I am not maintaining a list of bad URLs in the book, but I fix broken links in the Excel workbooks when I see them. If you get a dreaded Error 404, please email me.

One especialy valuable link that we have lost is the excellent History of Economic Thought web site mentioned three times in the book. You can still access it, thanks to the folks at archive.org:

p. 143 and p. 540: homepage.newschool.edu/het/ is gone, but it can be accessed via the Wayback Machine at web.archive.org/web/20100302181941id_/http://homepage.newschool.edu/~het/

p. 471: homepage.newschool.edu/het/profiles/schump.htm is at the link above (click Alphabetical Index and then scroll down to Schumpeter).

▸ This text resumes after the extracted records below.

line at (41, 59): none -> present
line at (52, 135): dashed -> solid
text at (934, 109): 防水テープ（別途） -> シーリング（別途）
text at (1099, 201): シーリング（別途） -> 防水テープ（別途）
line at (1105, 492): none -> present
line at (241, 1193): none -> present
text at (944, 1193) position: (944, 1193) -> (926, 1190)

BTW, as Wikipedia helpfully proclaims at the very top when you search for it, the aptly named Wayback Machine is "Not to be confused with the WABAC machine of Peabody's Improbable History" -- which I never knew was spelled WABAC . . . and I apologize to those too young and those who never saw Mr. Peabody and his pet boy Sherman or Boris Badenov and Natasha Nogoodnik (whose last name is actually Fatale), all waaaaay better than modern cartoon fare!